For Jennifer Zarembka from South Bend, she remembered the moment doctor’s found a “hit” inside her mother’s breast. Zarembka, who has skipped mammograms occasionally in the past, said she won’t anymore.

“It wasn’t hereditary in her family, so her just getting that out of the blue like that,” Zarembka said. “We are keeping an eye on it now.”

Zarembka let WSBT 22 come into the mammography room with her at the South Bend Clinic. The 43-year-old said she doesn’t pay too much attention to the changing mammogram guidelines, but would rather be safe than sorry, after she saw what happened to her mom.

“She blew it off and thought it was just an infection,” said Zarembka. “And it wasn’t. She waited too long and that was part of it.”

It’s no surprise that many women may find the guidelines confusing. Three different organizations have contrasting recommendations.

Most recently, the American College of Obstetricians and Gynecologists recommend women begin receiving mammograms at age 40, and every year after that.

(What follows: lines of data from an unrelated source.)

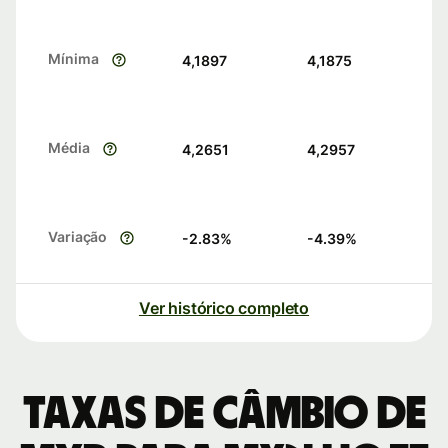
Mínima
4,1897
4,1875
Média
4,2651
4,2957
Variação
-2.83
%
-4.39
%
Ver histórico completo
Taxas de câmbio de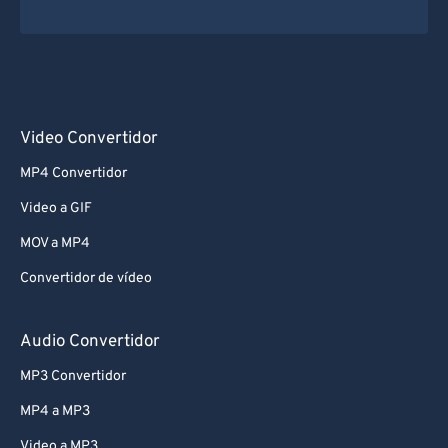
73
73
74
74
75
75
76
76
Video Convertidor
77
77
MP4 Convertidor
78
78
Video a GIF
79
79
MOV a MP4
80
80
Convertidor de vídeo
81
81
82
82
Audio Convertidor
83
83
MP3 Convertidor
84
84
MP4 a MP3
85
85
Video a MP3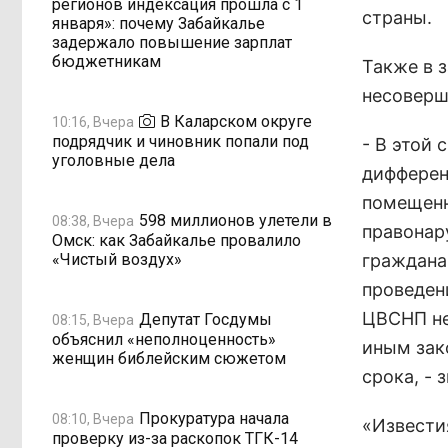
регионов индексация прошла с 1
страны.
января»: почему Забайкалье
задержало повышение зарплат
бюджетникам
Также в 
несоверш
В Каларском округе
10:16, Вчера
подрядчик и чиновник попали под
- В этой
уголовные дела
дифферен
помещенн
598 миллионов улетели в
08:38, Вчера
правонар
Омск: как Забайкалье провалило
«Чистый воздух»
гражданам
проведен
ЦВСНП не
Депутат Госдумы
08:15, Вчера
объяснил «неполноценность»
иным зак
женщин библейским сюжетом
срока, - 
Прокуратура начала
08:10, Вчера
«Извести
проверку из-за раскопок ТГК-14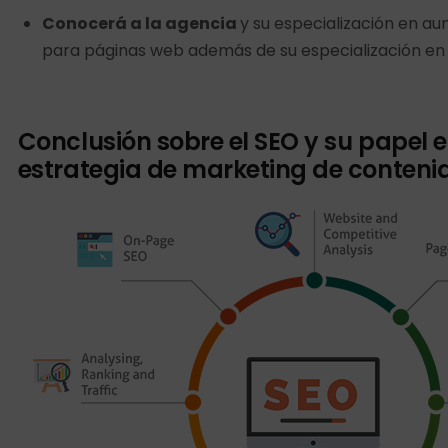
Conocerá a la agencia
y su especialización en au
para páginas web además de su especialización en
Conclusión sobre el SEO y su papel 
estrategia de marketing de conteni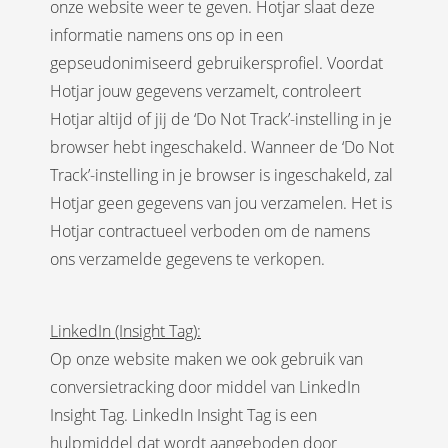
onze website weer te geven. Hotjar slaat deze
informatie namens ons op in een
gepseudonimiseerd gebruikersprofiel. Voordat
Hotjar jouw gegevens verzamelt, controleert
Hotjar altijd of jij de ‘Do Not Track’-instelling in je
browser hebt ingeschakeld. Wanneer de ‘Do Not
Track’-instelling in je browser is ingeschakeld, zal
Hotjar geen gegevens van jou verzamelen. Het is
Hotjar contractueel verboden om de namens
ons verzamelde gegevens te verkopen.
LinkedIn (Insight Tag):
Op onze website maken we ook gebruik van
conversietracking door middel van LinkedIn
Insight Tag. LinkedIn Insight Tag is een
hulpmiddel dat wordt aangeboden door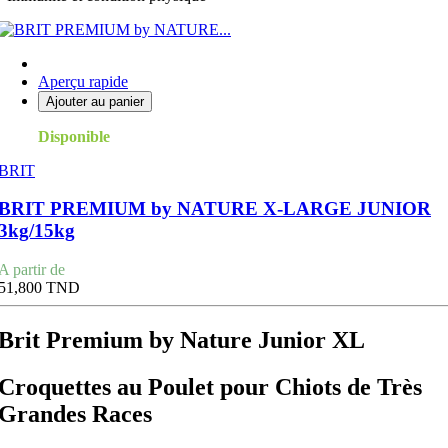
Aperçu rapide
Ajouter au panier
Disponible
BRIT
BRIT PREMIUM by NATURE X-LARGE JUNIOR
3kg/15kg
Prix
A partir de
51,800 TND
Brit Premium by Nature Junior XL
Croquettes au Poulet pour Chiots de Très
Grandes Races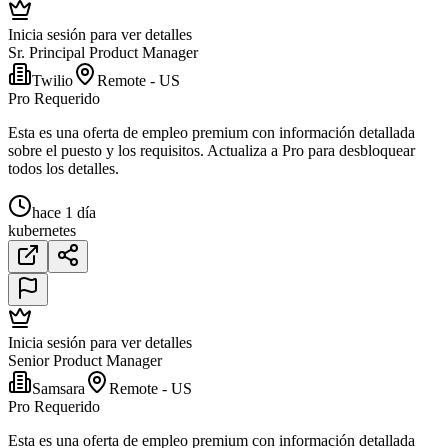
Inicia sesión para ver detalles
Sr. Principal Product Manager
Twilio
Remote - US
Pro Requerido
Esta es una oferta de empleo premium con información detallada
sobre el puesto y los requisitos. Actualiza a Pro para desbloquear
todos los detalles.
hace 1 día
kubernetes
Inicia sesión para ver detalles
Senior Product Manager
Samsara
Remote - US
Pro Requerido
Esta es una oferta de empleo premium con información detallada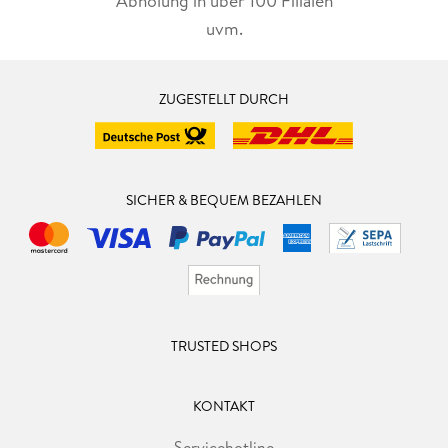
Abholung in über 100 Filialen
uvm.
ZUGESTELLT DURCH
SICHER & BEQUEM BEZAHLEN
TRUSTED SHOPS
KONTAKT
Servicehotline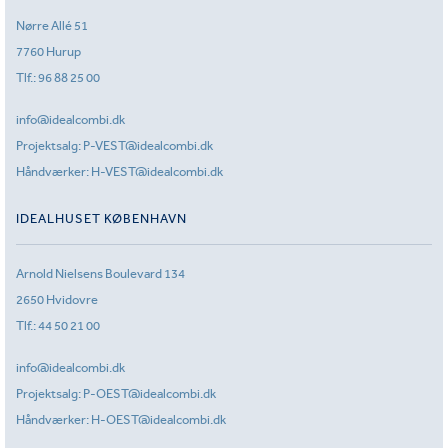
Nørre Allé 51
7760 Hurup
Tlf.:
96 88 25 00
info@idealcombi.dk
Projektsalg:
P-VEST@idealcombi.dk
Håndværker:
H-VEST@idealcombi.dk
IDEALHUSET KØBENHAVN
Arnold Nielsens Boulevard 134
2650 Hvidovre
Tlf.:
44 50 21 00
info@idealcombi.dk
Projektsalg:
P-OEST@idealcombi.dk
Håndværker:
H-OEST@idealcombi.dk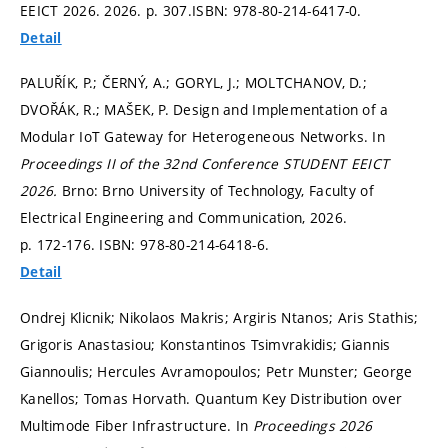
EEICT 2026. 2026.
p. 307.
ISBN: 978-80-214-6417-0.
Detail
PALUŘÍK, P.; ČERNÝ, A.; GORYL, J.; MOLTCHANOV, D.;
DVOŘÁK, R.; MAŠEK, P. Design and Implementation of a
Modular IoT Gateway for Heterogeneous Networks. In
Proceedings II of the 32nd Conference STUDENT EEICT
2026.
Brno: Brno University of Technology, Faculty of
Electrical Engineering and Communication, 2026.
p. 172-176.
ISBN: 978-80-214-6418-6.
Detail
Ondrej Klicnik; Nikolaos Makris; Argiris Ntanos; Aris Stathis;
Grigoris Anastasiou; Konstantinos Tsimvrakidis; Giannis
Giannoulis; Hercules Avramopoulos; Petr Munster; George
Kanellos; Tomas Horvath. Quantum Key Distribution over
Multimode Fiber Infrastructure. In
Proceedings 2026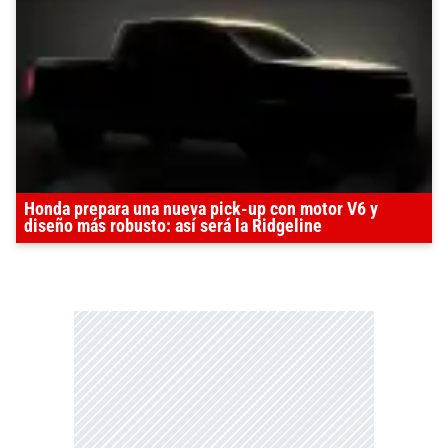
Honda prepara una nueva pick-up con motor V6 y
diseño más robusto: así será la Ridgeline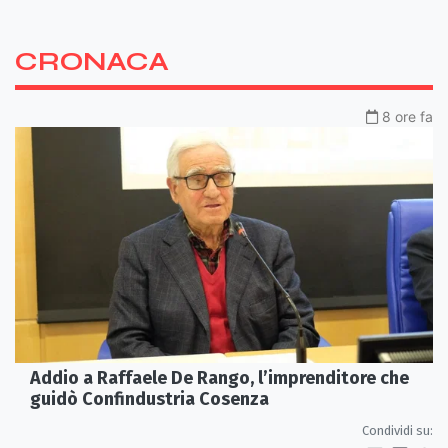
CRONACA
8 ore fa
Addio a Raffaele De Rango, l’imprenditore che
guidò Confindustria Cosenza
Condividi su: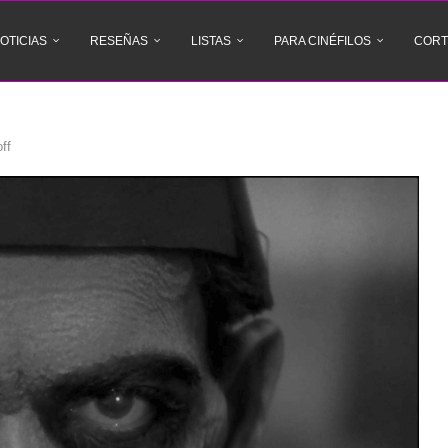
OTICIAS
RESEÑAS
LISTAS
PARA CINÉFILOS
CORT
ff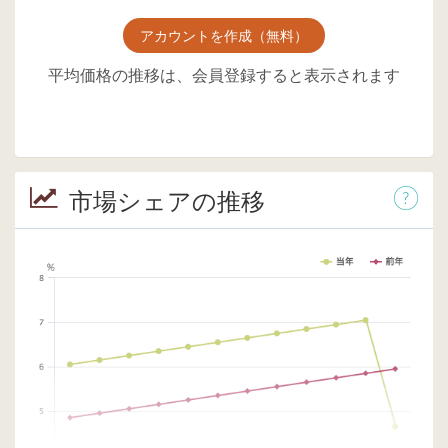
アカウントを作成（無料）
平均価格の推移は、会員登録すると表示されます
市場シェアの推移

The American Cancer Society recommends women receive annual mammograms from 45-55 and every two years after that.

The US Preventative Services Task Force recommends women 50 to 74 receive mammograms every two years. They suggest women in their 40s get them based on their comfort.

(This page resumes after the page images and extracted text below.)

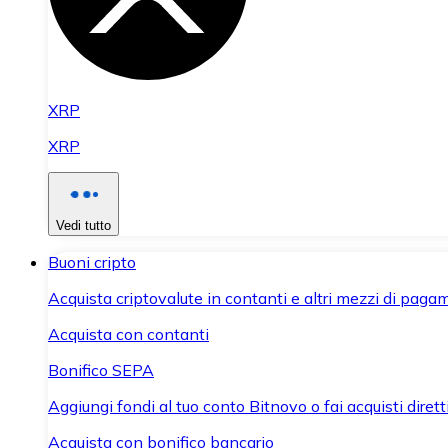
XRP
XRP
Vedi tutto
Buoni cripto
Acquista criptovalute in contanti e altri mezzi di paga
Acquista con contanti
Bonifico SEPA
Aggiungi fondi al tuo conto Bitnovo o fai acquisti dirett
Acquista con bonifico bancario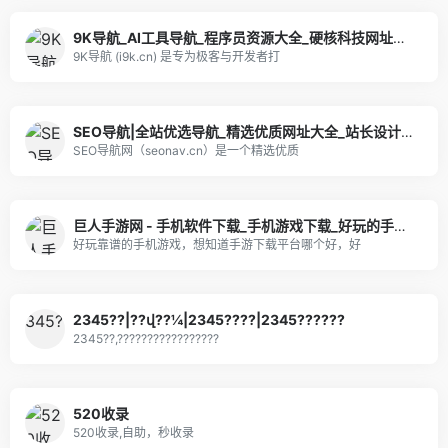
9K导航_AI工具导航_程序员资源大全_硬核科技网址导航
9K导航 (i9k.cn) 是专为极客与开发者打
SEO导航|全站优选导航_精选优质网址大全_站长设计师高效工作入口
SEO导航网（seonav.cn）是一个精选优质
巨人手游网 - 手机软件下载_手机游戏下载_好玩的手机游戏
好玩靠谱的手机游戏，想知道手游下载平台哪个好，好
2345??|??վ??¼|2345????|2345??????
2345??,?????????????????
520收录
520收录,自助，秒收录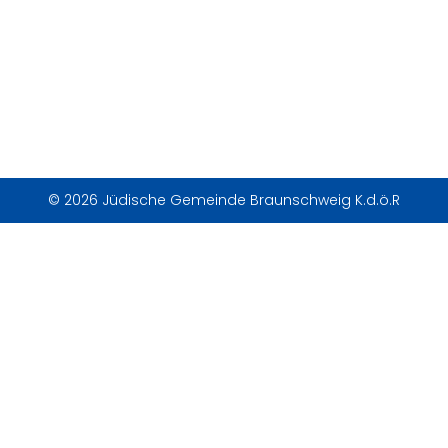
© 2026 Jüdische Gemeinde Braunschweig K.d.ö.R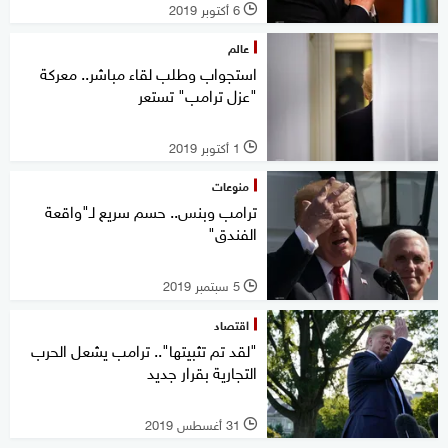
6 أكتوبر 2019
l
عالم
استجواب وطلب لقاء مباشر.. معركة
"عزل ترامب" تستعر
1 أكتوبر 2019
l
منوعات
ترامب وبنس.. حسم سريع لـ"واقعة
الفندق"
5 سبتمبر 2019
l
اقتصاد
"لقد تم تثبيتها".. ترامب يشعل الحرب
التجارية بقرار جديد
31 أغسطس 2019
l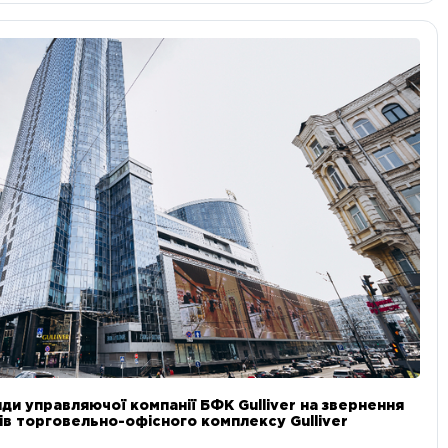
ди управляючої компанії БФК Gulliver на звернення
в торговельно-офісного комплексу Gulliver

Under law, Medicare and private insurance plans cover annual mammograms starting at age 40.

But with a new president, and uncertainty with Obamacare as it stands, there may be new questions about coverage in the future.

‘An extra conversation I have to have’

Confusion on when to begin having mammograms and with what frequency, are common questions in Dr. Mark Meekhof’s exam room. He’s been a gynecologist for 23 years at the South Bend Clinic.

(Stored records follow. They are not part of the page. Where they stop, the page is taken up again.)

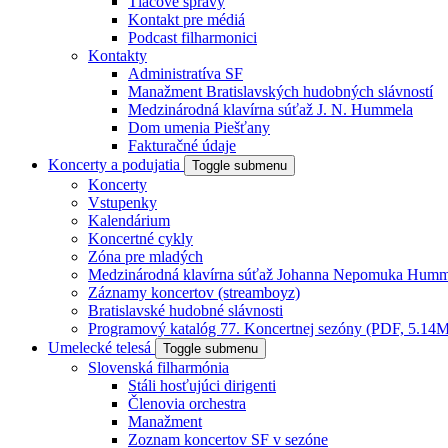
Tlačové správy
Kontakt pre médiá
Podcast filharmonici
Kontakty
Administratíva SF
Manažment Bratislavských hudobných slávností
Medzinárodná klavírna súťaž J. N. Hummela
Dom umenia Piešťany
Fakturačné údaje
Koncerty a podujatia
Toggle submenu
Koncerty
Vstupenky
Kalendárium
Koncertné cykly
Zóna pre mladých
Medzinárodná klavírna súťaž Johanna Nepomuka Humm
Záznamy koncertov (streamboyz)
Bratislavské hudobné slávnosti
Programový katalóg 77. Koncertnej sezóny (PDF, 5.14
Umelecké telesá
Toggle submenu
Slovenská filharmónia
Stáli hosťujúci dirigenti
Členovia orchestra
Manažment
Zoznam koncertov SF v sezóne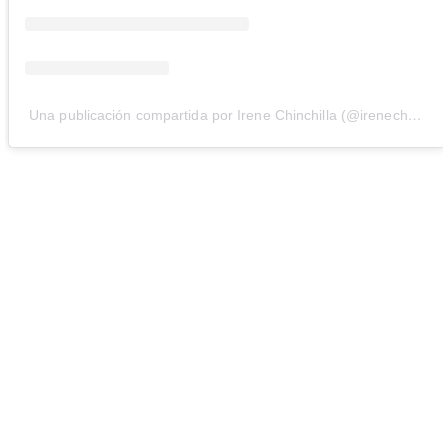
Una publicación compartida por Irene Chinchilla (@irenechinchilla_)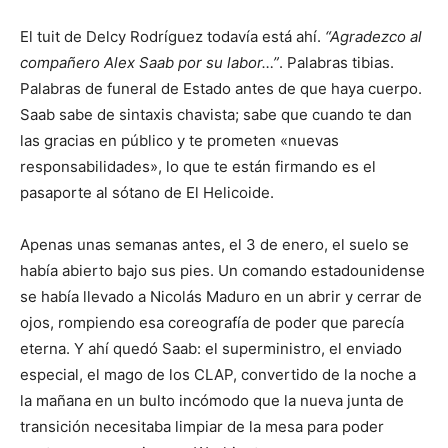
El tuit de Delcy Rodríguez todavía está ahí.
“Agradezco al
compañero Alex Saab por su labor…”
. Palabras tibias.
Palabras de funeral de Estado antes de que haya cuerpo.
Saab sabe de sintaxis chavista; sabe que cuando te dan
las gracias en público y te prometen «nuevas
responsabilidades», lo que te están firmando es el
pasaporte al sótano de El Helicoide.
Apenas unas semanas antes, el 3 de enero, el suelo se
había abierto bajo sus pies. Un comando estadounidense
se había llevado a Nicolás Maduro en un abrir y cerrar de
ojos, rompiendo esa coreografía de poder que parecía
eterna. Y ahí quedó Saab: el superministro, el enviado
especial, el mago de los CLAP, convertido de la noche a
la mañana en un bulto incómodo que la nueva junta de
transición necesitaba limpiar de la mesa para poder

In the past 2-3 years, Meehkof has answered more and more questions pertaining to mammograms. He said questions arose especially after Obamacare was instituted.

He said people began looking at the amount of mammograms from a “national cost-effective way.”

“They’re looking at that recommendation as a cost-effective way because of the number of biopsies that may be done that could be considered unnecessary,” said Dr. Meekhof. “When you find something…on a mammogram and you then have to do a biopsy, and it turns out it’s benign.”

Meekhof continues recommending women starting at age 40 receive an annual mammogram; earlier for those who have family members who have had cancers in the past.

“Right now, it’s still our best tool to diagnose breast cancer and find breast cancer at an early stage,” said Meekhof.

But new research continues to call into question if mammograms are the best screening option. A study out of Dartmouth Medical School claims mammograms are more likely to turn up non-life threatening tumors than more serious cancers.

The study calls into question over-diagnosis and over-treatment for potential tumors that may not turn out to be life-threatening.

But Dr. Meekhof remained fixed on his position that mammograms should start at 40: “I don’t want any of my patients to get breast cancer between 40 and 50 because we’re worried about saving money.”

‘It’s something that could have been prevented’

After a patient goes in for a mammogram, Dr. Kristine Hatcher sifts through images to look for any potential red-flags.

Many times, Hatcher said, a tumor isn’t detectable except through image technology.

“The patient doesn’t feel it, the doctor doesn’t feel it, this would be undetected and would continue to grow if we did not find it on mammogram,” said Dr. Thatcher.

For Jennifer Zarembka, this year’s mammogram was a positive one; she told WSBT 22 that the results didn’t show anything abnormal. But she won’t be missing any in the future.

“I kind of get worried about my nieces and my kids,” she said. “We got a lot of women in our family, so they all need to be aware.”